You can use Regular Expression for detecting iPad in userAgent

var isIPadPro = /Macintosh/.test(navigator.userAgent) && 'ontouchend' in document;

Answer 12

Are you guys joking with your complex answers?

if([UIScreen mainScreen].bounds.size.width >= 1024) {
    // iPad pro (or hypothetical/future huge-screened iOS device)
} else {
    // not iPad pro
}

If you just did a >= sign instead of a > sign, it will work wonderfully.

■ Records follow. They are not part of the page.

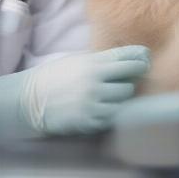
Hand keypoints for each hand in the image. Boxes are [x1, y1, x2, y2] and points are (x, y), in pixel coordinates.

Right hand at [0, 45, 149, 139]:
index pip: (125, 59)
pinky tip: (104, 103)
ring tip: (113, 90)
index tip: (145, 57)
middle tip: (132, 75)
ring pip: (123, 99)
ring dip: (121, 95)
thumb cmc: (55, 76)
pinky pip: (113, 115)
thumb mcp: (77, 60)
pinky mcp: (91, 121)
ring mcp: (94, 104)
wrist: (33, 100)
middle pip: (129, 81)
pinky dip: (111, 109)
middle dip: (131, 77)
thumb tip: (127, 58)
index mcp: (91, 64)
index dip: (139, 57)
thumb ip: (100, 60)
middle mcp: (95, 83)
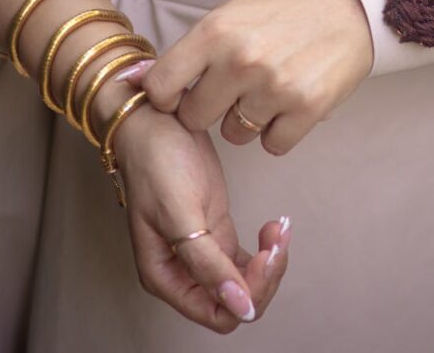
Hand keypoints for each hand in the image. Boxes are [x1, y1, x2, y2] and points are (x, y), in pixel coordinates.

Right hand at [111, 101, 291, 332]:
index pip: (219, 314)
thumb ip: (207, 264)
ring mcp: (203, 251)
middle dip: (265, 275)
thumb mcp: (179, 213)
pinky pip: (248, 258)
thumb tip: (240, 307)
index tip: (264, 256)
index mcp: (166, 277)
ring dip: (271, 261)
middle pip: (238, 302)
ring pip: (247, 281)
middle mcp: (184, 271)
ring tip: (279, 228)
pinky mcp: (217, 230)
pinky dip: (267, 248)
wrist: (154, 119)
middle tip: (277, 237)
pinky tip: (274, 226)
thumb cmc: (156, 162)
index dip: (249, 295)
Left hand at [125, 0, 372, 155]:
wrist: (349, 14)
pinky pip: (272, 145)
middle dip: (210, 109)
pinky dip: (279, 131)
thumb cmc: (283, 15)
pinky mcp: (306, 109)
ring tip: (268, 90)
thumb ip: (185, 52)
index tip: (182, 93)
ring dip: (247, 121)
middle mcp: (241, 60)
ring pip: (235, 135)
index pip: (160, 87)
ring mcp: (275, 87)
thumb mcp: (229, 16)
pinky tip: (289, 103)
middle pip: (195, 118)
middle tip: (233, 89)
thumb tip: (129, 81)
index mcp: (215, 32)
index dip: (167, 96)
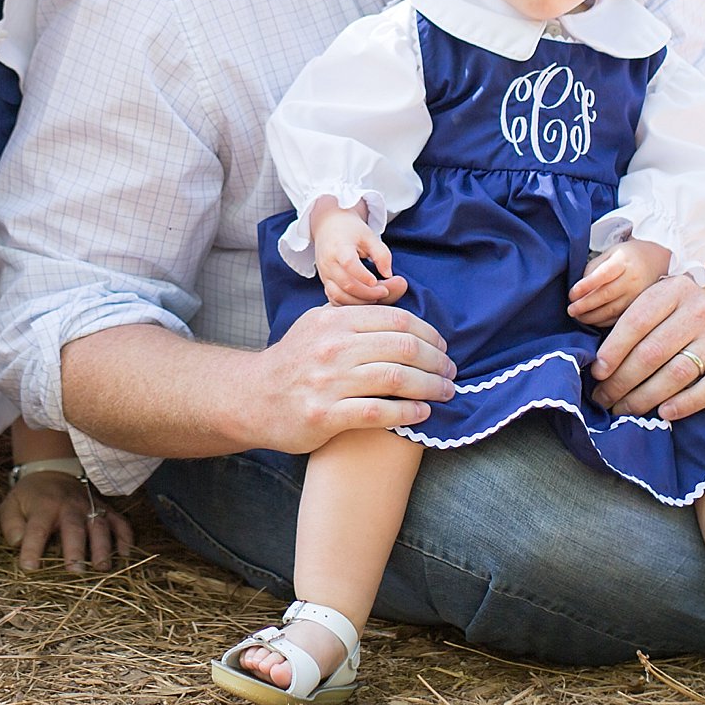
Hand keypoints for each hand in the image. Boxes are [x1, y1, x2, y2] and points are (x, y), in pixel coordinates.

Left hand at [0, 470, 132, 572]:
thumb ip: (11, 524)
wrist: (54, 470)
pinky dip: (125, 537)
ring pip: (99, 525)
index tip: (29, 568)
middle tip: (76, 572)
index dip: (32, 548)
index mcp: (44, 506)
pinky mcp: (105, 509)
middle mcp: (69, 506)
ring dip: (102, 547)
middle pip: (74, 528)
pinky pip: (119, 521)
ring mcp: (90, 506)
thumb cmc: (31, 495)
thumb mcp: (12, 504)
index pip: (37, 528)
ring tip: (102, 567)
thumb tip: (17, 543)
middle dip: (75, 549)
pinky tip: (126, 554)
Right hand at [253, 301, 455, 453]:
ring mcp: (328, 382)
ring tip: (446, 392)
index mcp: (335, 321)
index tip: (443, 348)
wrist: (253, 397)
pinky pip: (378, 412)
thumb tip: (400, 288)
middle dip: (436, 361)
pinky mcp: (325, 415)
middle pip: (402, 347)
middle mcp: (332, 348)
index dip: (429, 334)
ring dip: (430, 387)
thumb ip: (357, 310)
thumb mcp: (319, 322)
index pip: (397, 320)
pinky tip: (423, 413)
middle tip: (451, 373)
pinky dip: (408, 413)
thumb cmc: (296, 359)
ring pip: (396, 379)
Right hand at [311, 200, 400, 305]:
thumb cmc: (351, 231)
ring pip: (339, 296)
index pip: (349, 264)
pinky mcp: (325, 283)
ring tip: (376, 297)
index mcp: (339, 247)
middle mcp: (328, 263)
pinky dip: (349, 305)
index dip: (363, 275)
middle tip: (385, 291)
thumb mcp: (369, 236)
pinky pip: (335, 300)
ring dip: (359, 302)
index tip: (377, 281)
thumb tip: (389, 275)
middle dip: (368, 293)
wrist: (327, 227)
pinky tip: (363, 301)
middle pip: (346, 284)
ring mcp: (325, 275)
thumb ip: (381, 254)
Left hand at [568, 238, 671, 327]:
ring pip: (612, 309)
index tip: (571, 294)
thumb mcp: (610, 253)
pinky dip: (604, 321)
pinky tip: (592, 320)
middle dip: (585, 305)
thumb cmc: (628, 256)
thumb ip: (594, 267)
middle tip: (570, 309)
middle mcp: (632, 278)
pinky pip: (620, 318)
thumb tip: (579, 289)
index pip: (603, 274)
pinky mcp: (640, 306)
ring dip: (592, 316)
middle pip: (606, 295)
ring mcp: (638, 294)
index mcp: (623, 261)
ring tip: (577, 316)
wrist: (657, 260)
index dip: (586, 285)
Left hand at [587, 274, 704, 420]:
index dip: (613, 350)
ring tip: (624, 410)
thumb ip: (629, 325)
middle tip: (604, 399)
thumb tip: (597, 365)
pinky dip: (686, 404)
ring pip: (677, 373)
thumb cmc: (676, 318)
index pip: (636, 321)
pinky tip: (663, 413)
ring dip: (645, 397)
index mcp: (673, 290)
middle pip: (653, 351)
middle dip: (622, 380)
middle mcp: (701, 309)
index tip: (597, 372)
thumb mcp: (656, 306)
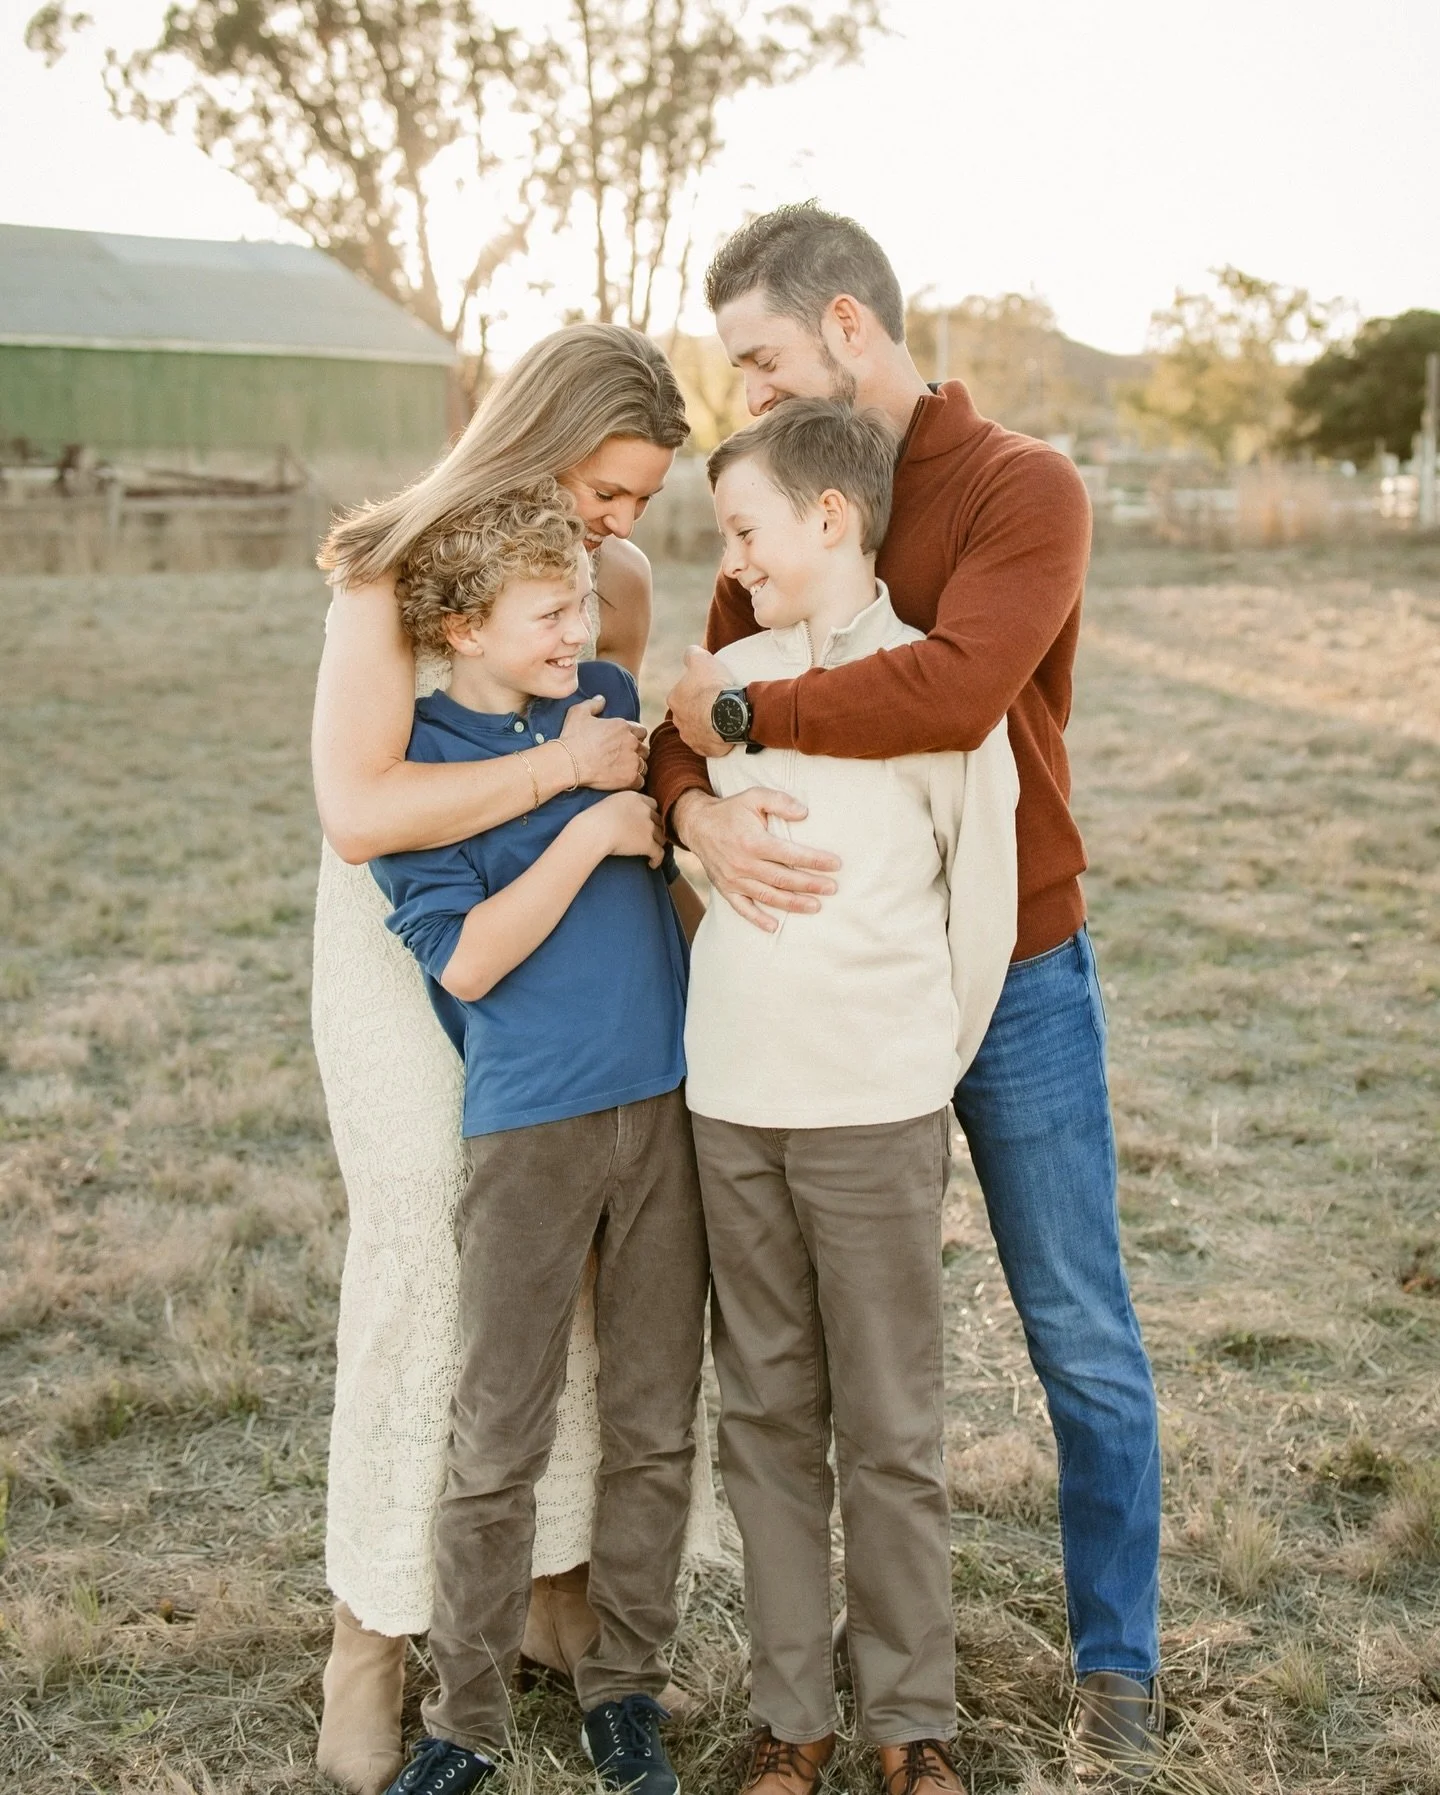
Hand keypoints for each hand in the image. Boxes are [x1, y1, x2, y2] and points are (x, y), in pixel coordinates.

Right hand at [560, 695, 648, 790]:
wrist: (569, 762)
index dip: (635, 737)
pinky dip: (634, 782)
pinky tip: (624, 781)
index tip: (625, 742)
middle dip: (637, 753)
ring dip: (636, 767)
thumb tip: (602, 699)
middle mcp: (631, 742)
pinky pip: (640, 781)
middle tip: (624, 758)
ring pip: (644, 765)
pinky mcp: (629, 778)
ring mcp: (632, 761)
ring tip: (624, 770)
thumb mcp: (579, 712)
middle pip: (644, 748)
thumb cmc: (573, 737)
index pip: (641, 731)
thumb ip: (593, 704)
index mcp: (623, 726)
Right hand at [590, 791, 664, 866]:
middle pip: (659, 820)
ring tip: (653, 852)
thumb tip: (620, 815)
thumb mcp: (610, 803)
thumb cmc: (594, 819)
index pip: (653, 805)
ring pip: (662, 837)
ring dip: (658, 844)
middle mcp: (645, 811)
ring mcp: (648, 827)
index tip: (648, 821)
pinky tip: (652, 864)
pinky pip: (659, 853)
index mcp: (636, 798)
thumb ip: (621, 805)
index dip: (652, 814)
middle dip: (657, 828)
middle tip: (653, 837)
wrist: (594, 831)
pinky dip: (657, 860)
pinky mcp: (648, 843)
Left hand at [666, 646, 735, 756]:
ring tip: (722, 718)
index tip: (709, 688)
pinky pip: (708, 744)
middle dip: (699, 709)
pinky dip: (715, 739)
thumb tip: (689, 652)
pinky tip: (725, 731)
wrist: (728, 715)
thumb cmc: (713, 687)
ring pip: (697, 729)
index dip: (696, 689)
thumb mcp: (702, 660)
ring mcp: (690, 737)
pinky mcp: (703, 750)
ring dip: (706, 725)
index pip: (682, 693)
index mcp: (674, 699)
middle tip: (716, 703)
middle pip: (688, 713)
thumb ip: (692, 653)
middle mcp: (678, 720)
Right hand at [674, 789, 839, 932]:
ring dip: (793, 904)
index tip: (836, 865)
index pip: (791, 855)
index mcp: (753, 841)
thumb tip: (804, 813)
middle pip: (783, 879)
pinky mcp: (725, 889)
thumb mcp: (754, 796)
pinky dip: (757, 919)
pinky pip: (742, 908)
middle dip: (810, 885)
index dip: (815, 861)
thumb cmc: (731, 810)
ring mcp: (734, 879)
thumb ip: (780, 801)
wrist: (697, 824)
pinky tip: (774, 927)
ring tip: (815, 906)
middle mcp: (744, 863)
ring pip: (768, 896)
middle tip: (832, 888)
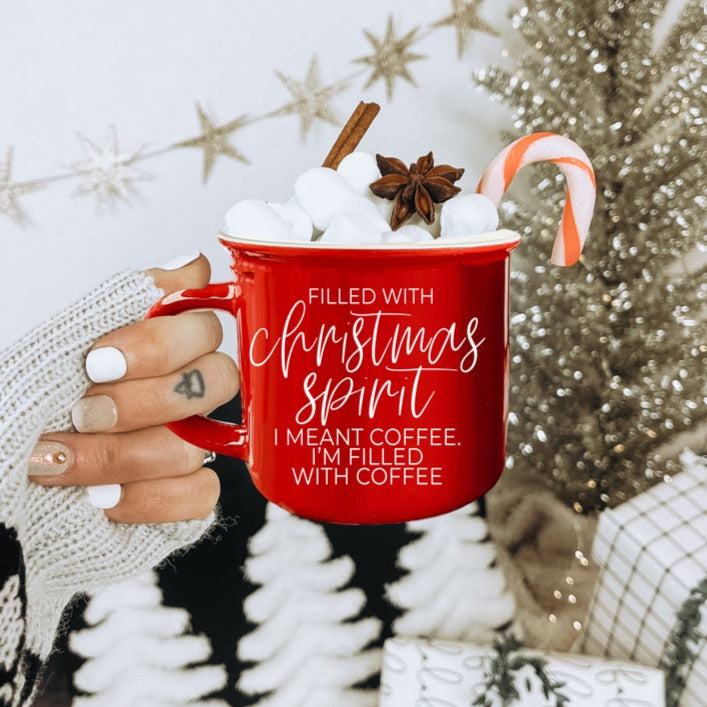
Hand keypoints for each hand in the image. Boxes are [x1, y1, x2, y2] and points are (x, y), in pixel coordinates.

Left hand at [28, 254, 236, 523]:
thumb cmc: (22, 405)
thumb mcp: (60, 344)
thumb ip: (130, 300)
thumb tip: (192, 263)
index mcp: (158, 350)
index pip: (205, 327)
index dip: (158, 345)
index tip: (96, 361)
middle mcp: (180, 393)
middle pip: (217, 380)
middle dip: (145, 400)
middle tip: (85, 410)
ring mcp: (186, 445)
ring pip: (192, 445)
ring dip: (118, 456)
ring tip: (58, 460)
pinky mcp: (184, 494)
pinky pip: (198, 494)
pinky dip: (144, 499)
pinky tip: (100, 498)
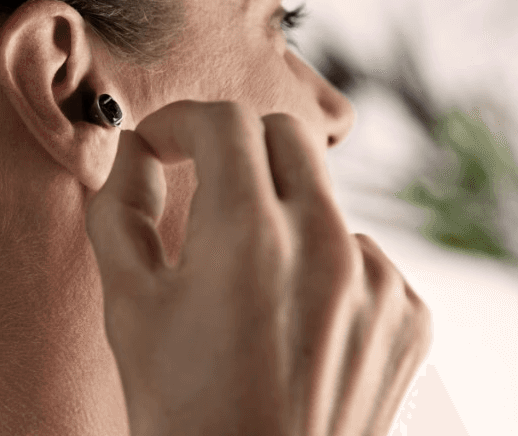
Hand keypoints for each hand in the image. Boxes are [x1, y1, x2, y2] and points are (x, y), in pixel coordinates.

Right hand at [86, 100, 431, 435]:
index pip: (225, 121)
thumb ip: (121, 209)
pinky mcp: (406, 319)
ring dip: (279, 208)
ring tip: (244, 272)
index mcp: (249, 236)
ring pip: (323, 197)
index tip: (161, 145)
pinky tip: (290, 313)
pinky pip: (362, 254)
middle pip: (286, 136)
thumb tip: (134, 153)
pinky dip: (323, 263)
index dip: (180, 121)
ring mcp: (376, 284)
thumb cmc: (183, 411)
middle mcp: (326, 246)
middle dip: (234, 144)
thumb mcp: (128, 305)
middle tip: (201, 179)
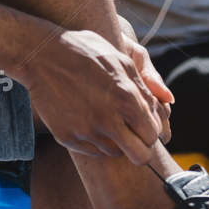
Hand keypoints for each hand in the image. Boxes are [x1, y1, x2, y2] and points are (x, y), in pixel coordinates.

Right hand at [12, 27, 167, 164]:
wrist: (41, 56)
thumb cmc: (85, 52)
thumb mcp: (121, 60)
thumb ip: (145, 86)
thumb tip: (167, 102)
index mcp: (126, 98)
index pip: (153, 134)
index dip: (151, 131)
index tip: (143, 124)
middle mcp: (107, 119)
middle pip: (140, 156)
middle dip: (141, 148)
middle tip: (134, 136)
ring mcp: (86, 131)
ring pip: (115, 154)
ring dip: (116, 142)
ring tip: (106, 120)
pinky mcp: (67, 137)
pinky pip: (92, 151)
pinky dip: (95, 140)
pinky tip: (88, 120)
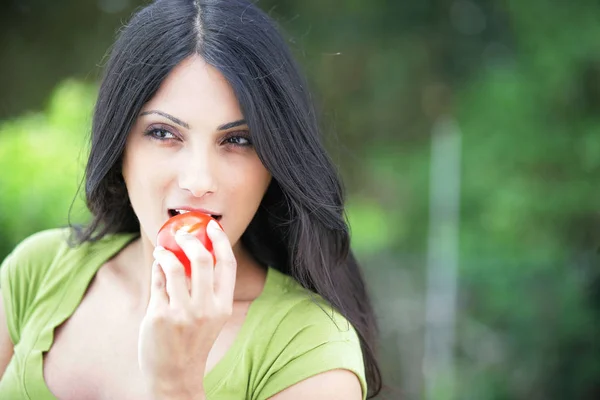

(okay, I know I shouldn't be so dismissive of your thorough, specific answers. Surely there are times that specific device matters more than screen size. But for the quick, obvious answer...!)

Answer 13

Follow the below steps for checking

if([[[UIDevice currentDevice] name] isEqualToString:@"iPad Pro"])
{
  //  do your stuff
}

Answer 14

There is a bug for iPad Pro which make it has a wrong useragent for webview at the moment. User Agent will look likes this:

Mozilla/5.0 (iPhone; CPU iPhone OS9_1 like Mac OS X) AppleWebKit/601.1.46(KHTML, like Gecko)Mobile/13B143

I think we can use this bug for detecting iPad Pro for apps running on compatible mode.

-(BOOL)isiPadPro;
{
    UIWebView* webView = [[UIWebView alloc] initWithFrame:CGRectZero];
    NSString* userAgent = [webView stringByEvaluatingJavaScriptFromString:@"navigator.userAgent"];
    return [userAgent containsString:@"iPhone"] && ([[UIDevice currentDevice] userInterfaceIdiom] == UIUserInterfaceIdiomPad);
}